Typische Ziffernkombinationen

Die GOÄ 4374 wird häufig im Rahmen eines größeren serologischen Screening-Profils eingesetzt. Sinnvolle Kombinationen bestehen oft mit anderen Ziffern für den Antikörpernachweis, wie etwa der GOÄ-Ziffer 4375 für andere virale Erreger.

Wichtig ist hierbei, dass für jeden Erreger die entsprechende Ziffer separat angesetzt und der jeweilige Parameter auf der Rechnung ausgewiesen wird. Die Kombination mit der Ziffer 250 (Blutentnahme) ist für die entnehmende Praxis ebenfalls regelhaft möglich.

Ziffer 4374 in der neuen GOÄ

Die quantitative Bestimmung von Reovirus-Antikörpern mittels Komplementbindungsreaktion ist in der neuen GOÄ nicht mehr als eigenständige Leistungsposition vorgesehen. Der Entwurf sieht für diese Leistung keinen Nachfolger vor.
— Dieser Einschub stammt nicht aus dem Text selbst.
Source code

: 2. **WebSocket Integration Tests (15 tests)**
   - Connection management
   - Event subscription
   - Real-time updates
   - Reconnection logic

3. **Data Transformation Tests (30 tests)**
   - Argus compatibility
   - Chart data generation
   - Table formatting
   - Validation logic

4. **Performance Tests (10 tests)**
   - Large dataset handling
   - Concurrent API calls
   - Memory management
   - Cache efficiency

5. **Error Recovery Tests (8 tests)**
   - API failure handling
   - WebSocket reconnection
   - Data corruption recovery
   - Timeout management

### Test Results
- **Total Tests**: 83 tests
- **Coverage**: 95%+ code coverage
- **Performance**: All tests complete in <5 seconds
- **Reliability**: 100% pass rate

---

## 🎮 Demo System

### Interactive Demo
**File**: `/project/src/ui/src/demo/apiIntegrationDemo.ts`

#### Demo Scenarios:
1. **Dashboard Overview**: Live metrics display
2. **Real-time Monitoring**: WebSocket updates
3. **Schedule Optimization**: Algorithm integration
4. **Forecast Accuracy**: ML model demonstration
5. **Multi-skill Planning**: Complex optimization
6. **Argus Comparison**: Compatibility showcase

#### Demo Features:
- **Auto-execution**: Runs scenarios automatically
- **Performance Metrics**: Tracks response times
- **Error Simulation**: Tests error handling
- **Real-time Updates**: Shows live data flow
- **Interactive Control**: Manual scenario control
Stand: Entwurf vom 15. Juli 2026 (BÄK/PKV-Verband). Der Entwurf ist ein Verhandlungsstand — Ziffern und Bewertungen können sich bis zum Inkrafttreten ändern. Unsere vollständige Auswertung: GOÄ neu im Zahlen-Check.

Häufige Fragen zur GOÄ-Ziffer 4374

Die GOÄ-Ziffer 4374 rechnet die quantitative Bestimmung von Antikörpern gegen Reoviren mittels der Komplementbindungsreaktion (KBR) ab. Diese Laborleistung ist mit 250 Punkten bewertet und wird im Rahmen der Infektionsdiagnostik eingesetzt.
Der Einfachsatz der GOÄ-Ziffer 4374 beträgt 14,57 Euro. Bei Anwendung des medizinisch üblichen Regelhöchstsatzes von 1,15-fach ergibt sich ein Betrag von 16,76 Euro. Der maximale Höchstsatz von 1,3-fach liegt bei 18,94 Euro.
Die Ziffer 4374 darf nicht neben der Ziffer 437 abgerechnet werden. Zudem sind allgemeine Bestimmungen des Abschnitts M (Laboratoriumsuntersuchungen) bezüglich der Nebeneinanderberechnung von ähnlichen serologischen Verfahren zu beachten.
Eine Steigerung bis zum 1,3-fachen Höchstsatz erfordert eine schriftliche Begründung auf der Rechnung. Typische Gründe sind ein ungewöhnlich hoher Zeitaufwand bei schwierigen Serumverhältnissen oder stark antikomplementären Proben.
Ja, laut offiziellem Leistungstext müssen die untersuchten Parameter zwingend auf der Liquidation angegeben werden. Die bloße Nennung der Ziffer 4374 ohne den Zusatz "Reoviren-KBR" oder "Reoviren-Antikörper" reicht für eine korrekte Abrechnung nicht aus.